Gemäss dem Preisüberwacher Strahm ersetzen Pharmafirmen alte, preisgünstige Medikamente durch teurere. imagepoint

Die Sparmassnahmen des Bundes gegen die Preisspirale bei den Arzneimitteln haben bislang nur wenig bewirkt. Sie wurden durch neue teure Medikamente mehr als kompensiert.

Die Gesamtausgaben für kassenpflichtige Medikamente stiegen im letzten Jahr um 120 Millionen Franken – trotz Einsparungen von rund 365 Millionen, wie der Preisüberwacher bekannt gab.

Der Bund hatte im Herbst 2005 zwei Massnahmen gegen die hohen Medikamentenpreise durchgesetzt.Das Bundesamt für Gesundheit (BAG) vereinbarte mit der Pharmaindustrie Preissenkungen bei älteren Medikamenten.

Zudem erhöhte der Bundesrat auf Antrag von Gesundheitsminister Pascal Couchepin den Selbstbehalt für Originalpräparate auf 20 Prozent.

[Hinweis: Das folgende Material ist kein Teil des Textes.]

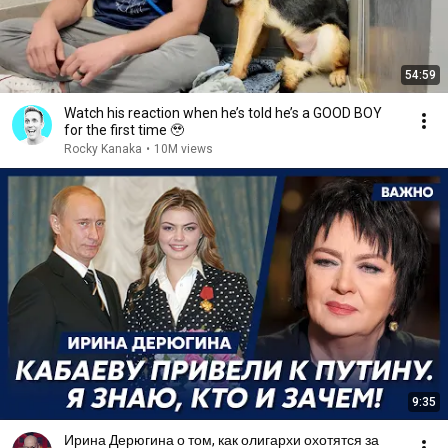
54:59
Watch his reaction when he’s told he’s a GOOD BOY
for the first time 🥹
Rocky Kanaka
•
10M views
9:35
Ирина Дерюгина о том, как олигархи охотятся за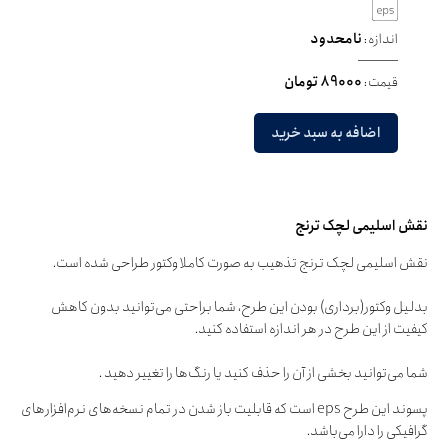
اندازه:
نامحدود
قیمت:
89000 تومان
اضافه به سبد خرید
نقش اسلیمی لچک ترنج
نقش اسلیمی لچک ترنج تذهیب به صورت کاملا وکتور طراحی شده است.
بدلیل وکتور(برداری) بودن این طرح، شما براحتی می‌توانید بدون کاهش
کیفیت از این طرح در هر اندازه استفاده کنید.
شما می‌توانید بخشی از آن را حذف کنید یا رنگ‌ها را تغییر دهید .
پسوند این طرح eps است که قابلیت باز شدن در تمام نسخه‌های نرم‌افزارهای
گرافیکی را دارا می‌باشد.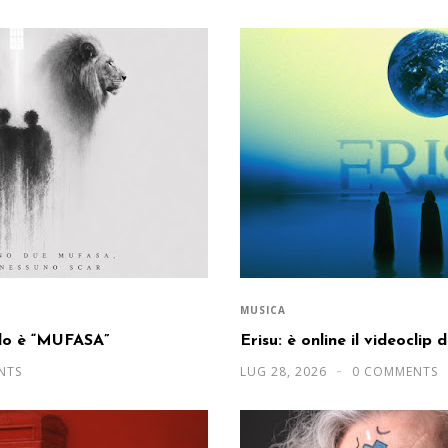
MUSICA
olo è “MUFASA”
Erisu: è online il videoclip 
NTS
LUG 28, 2026
0 COMMENTS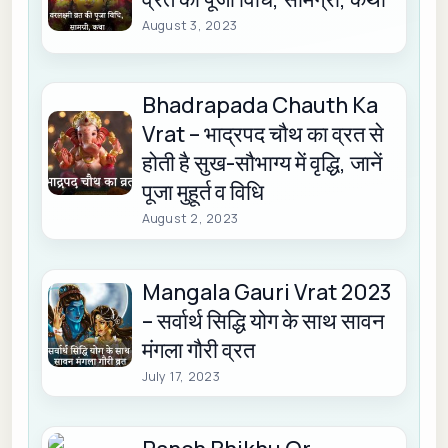
August 3, 2023
Bhadrapada Chauth Ka
Vrat – भाद्रपद चौथ का व्रत से
होती है सुख-सौभाग्य में वृद्धि, जानें
पूजा मुहूर्त व विधि
August 2, 2023
Mangala Gauri Vrat 2023
– सर्वार्थ सिद्धि योग के साथ सावन
मंगला गौरी व्रत
July 17, 2023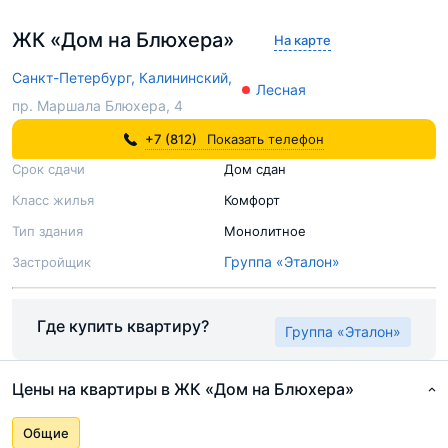
ЖК «Дом на Блюхера»
На карте
Санкт-Петербург,
Калининский,
Лесная
пр. Маршала Блюхера, 4
+7 (812)
Показать телефон
Срок сдачи
Дом сдан
Класс жилья
Комфорт
Тип здания
Монолитное
Группа «Эталон»
Застройщик
Где купить квартиру?
Группа «Эталон»
Цены на квартиры в ЖК «Дом на Блюхера»
Общие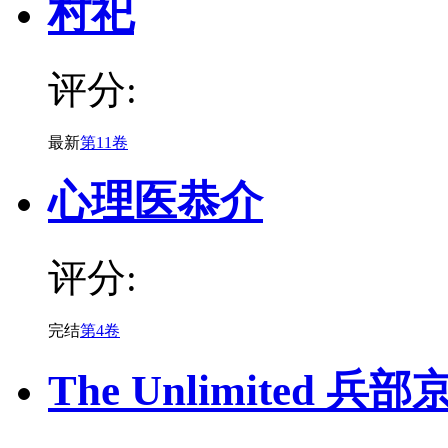
村祀
评分:
最新
第11卷
心理医恭介
评分:
完结
第4卷
The Unlimited 兵部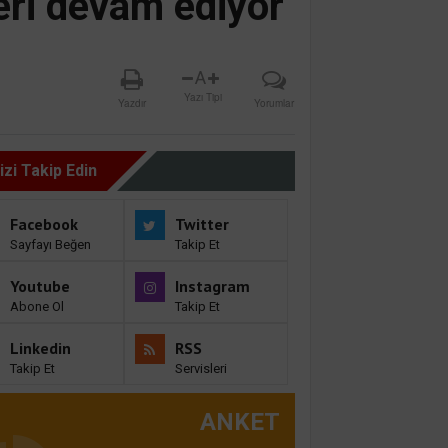
eri devam ediyor
A
Yazı Tipi
Yazdır
Yorumlar
izi Takip Edin
Facebook
Twitter
Sayfayı Beğen
Takip Et
Youtube
Instagram
Abone Ol
Takip Et
Linkedin
RSS
Takip Et
Servisleri
ANKET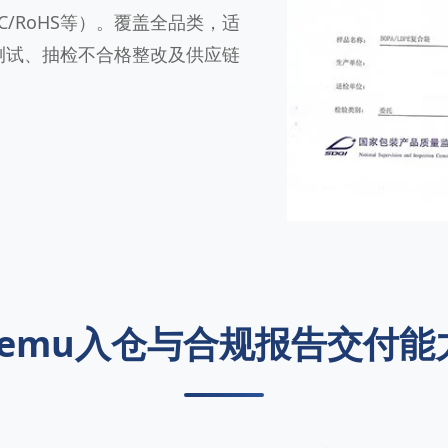
C/RoHS等）。覆盖全品类，适
测试、抽检不合格整改及供应链
Temu入仓与合规报告交付能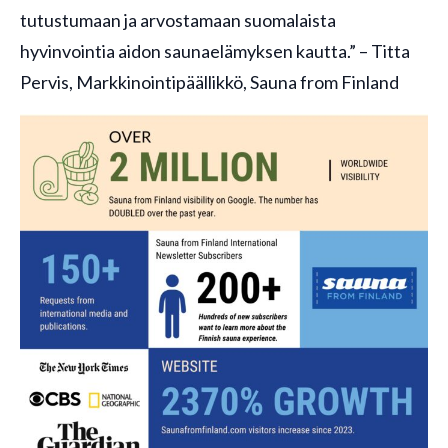
tutustumaan ja arvostamaan suomalaista
hyvinvointia aidon saunaelämyksen kautta.” – Titta
Pervis, Markkinointipäällikkö, Sauna from Finland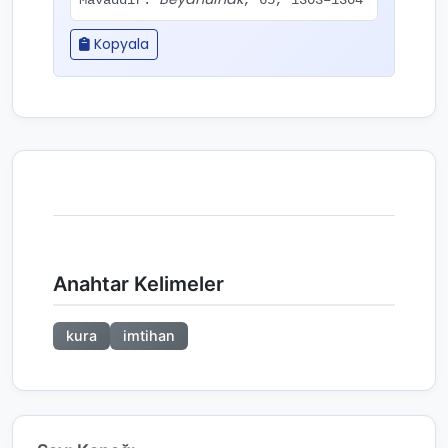
Mavaddır.
, 65, 1303–1304
Kopyala
Anahtar Kelimeler
kura
imtihan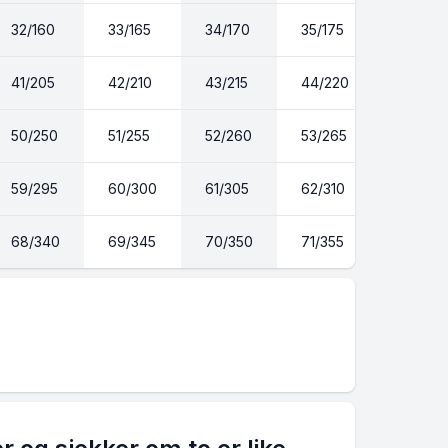
32/160
33/165
34/170
35/175
36/180
41/205
42/210
43/215
44/220
45/225
50/250
51/255
52/260
53/265
54/270
59/295
60/300
61/305
62/310
63/315
68/340
69/345
70/350
71/355
72/360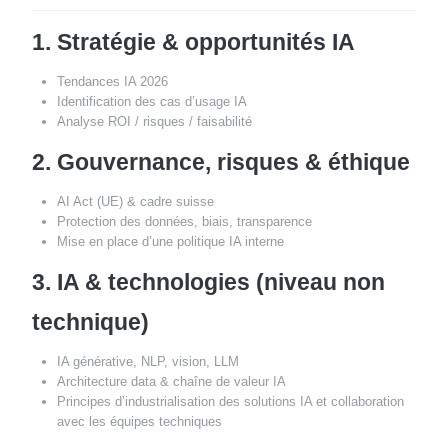
1. Stratégie & opportunités IA
Tendances IA 2026
Identification des cas d’usage IA
Analyse ROI / risques / faisabilité
2. Gouvernance, risques & éthique
AI Act (UE) & cadre suisse
Protection des données, biais, transparence
Mise en place d’une politique IA interne
3. IA & technologies (niveau non
technique)
IA générative, NLP, vision, LLM
Architecture data & chaîne de valeur IA
Principes d’industrialisation des solutions IA et collaboration
avec les équipes techniques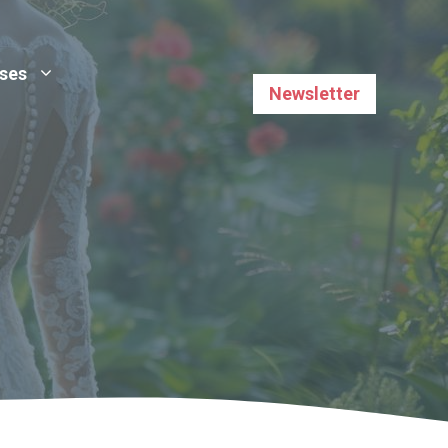
uses
Newsletter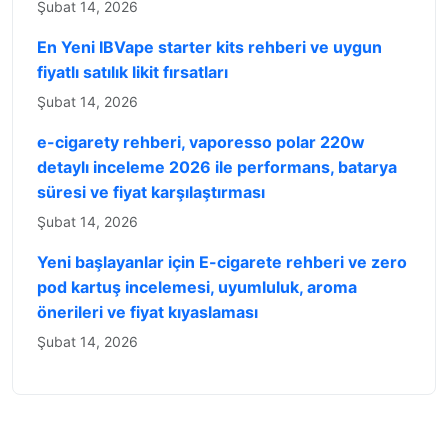
Şubat 14, 2026
En Yeni IBVape starter kits rehberi ve uygun
fiyatlı satılık likit fırsatları
Şubat 14, 2026
e-cigarety rehberi, vaporesso polar 220w
detaylı inceleme 2026 ile performans, batarya
süresi ve fiyat karşılaştırması
Şubat 14, 2026
Yeni başlayanlar için E-cigarete rehberi ve zero
pod kartuş incelemesi, uyumluluk, aroma
önerileri ve fiyat kıyaslaması
Şubat 14, 2026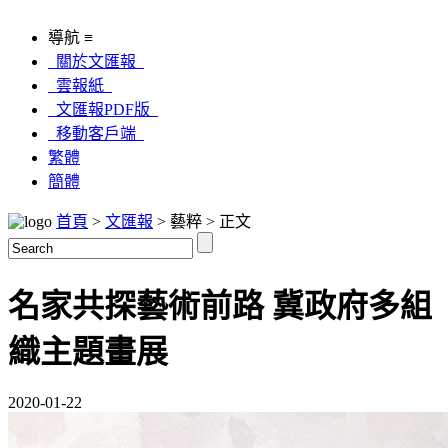
導航 ≡
關於文匯報
雲報紙
文匯報PDF版
移動客戶端
繁體
簡體
首頁
>
文匯報
> 藝粹 > 正文
名家共探藝術前路 冀政府多組
織主題畫展
2020-01-22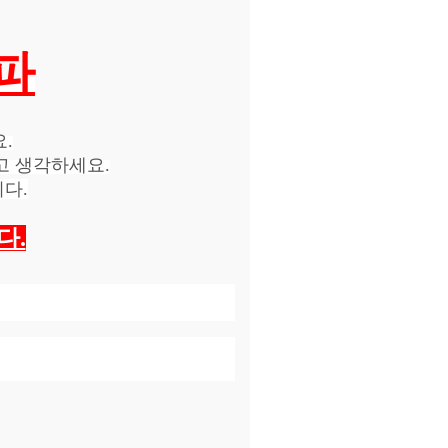
알파
.
고 생각하세요.
다.
다.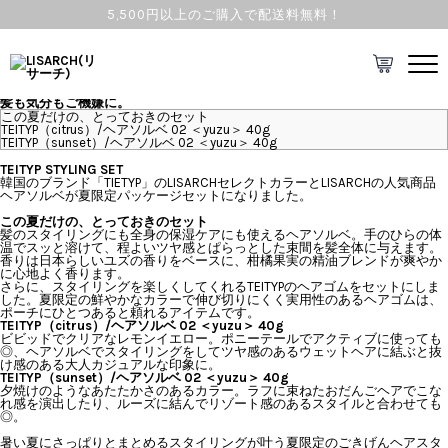
5,500円以上のご購入で配送料無料！
TOPICS
2025.07.26 Sat
Collaboration STYLING
髪も気分もご機嫌に。
この夏だけの、とっておきのセット
TEITYP（citrus）/ヘアソルベ 02 ＜yuzu＞ 40g
TEITYP（sunset）/ヘアソルベ 02 ＜yuzu＞ 40g
TEITYP STYLING SET
韓国のブランド「
TIETYP
」のLISARCHセレクトカラーと
LISARCH
の人気商品
ヘアソルベが夏限定パッケージセットになりました。
この夏だけの、とっておきのセット
髪のスタイリングにも全身の保湿ケアにも使えるヘアソルベ。手のひらの体
温でスッと溶けて、程よいツヤ感とぱらっとした束間を髪全体に与えます。
香りは日本らしいユズの香りをベースに、柑橘果実の精油ブレンドが爽やか
に心地よく香ります。
さらに、スタイリングを楽しくしてくれるTEITYPのヘアゴムをセットにしま
した。夏限定の鮮やかなカラーで伸び切りにくく実用性のあるヘアゴムは、
ポーチにひとつあると頼れるアイテムです。
TEITYP（citrus）/ヘアソルベ 02 ＜yuzu＞ 40g
ビビッドでクリアなレモンイエロー。ポニーテールでアクティブに使っても
◎、ヘアソルベでスタイリングをしてツヤ感のあるウェットヘアに結ぶと抜
け感のある大人カジュアルな印象に。
TEITYP（sunset）/ヘアソルベ 02 ＜yuzu＞ 40g
夕焼けのようなあたたかさのあるカラー。ラフに束ねたおだんごヘアでこな
れ感を演出したり、ルーズに結んでリゾート感のあるスタイルと合わせても
◎。
暑い夏にさっぱりとまとめるスタイリングが叶う夏限定のごきげんヘアスタ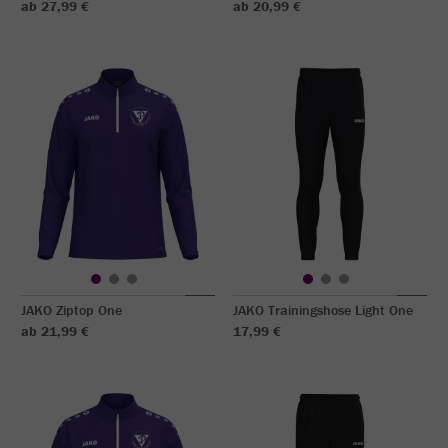
ab 27,99 €
ab 20,99 €
JAKO Ziptop One
JAKO Trainingshose Light One
ab 21,99 €
17,99 €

Die Idee dahinter: Die Patienten sollten von Arzt und Apotheker wenn immer möglich billigere Generika verlangen, deren Selbstbehalt bei 10 Prozent blieb.

Millionen eingespart

Der Preisüberwacher hat nun den Spareffekt dieser Massnahmen ermittelt, wie er am Dienstag mitteilte: Die Einsparungen belaufen sich insgesamt auf rund 365 Mio. Franken.

Trotzdem stiegen die Gesamtkosten der Medikamente im Jahr 2006 um 120 Mio. Franken gegenüber dem Vorjahr.

“Die Marktentwicklung hat also die Einsparungen überkompensiert und per saldo dennoch zu einer Kostenerhöhung für die Krankenversicherung geführt”, so Strahm.

“Schlupfloch” ausgenützt

Als Hauptgrund dafür macht der Preisüberwacher ein “legales Schlupfloch” in der Preisvereinbarung aus.

Pharmafirmen nehmen laut Strahm alte, preisgünstige Medikamente vom Markt und ersetzen sie durch neue, viel teurere. Dabei würden häufig bloss alte Wirkstoffe neu kombiniert.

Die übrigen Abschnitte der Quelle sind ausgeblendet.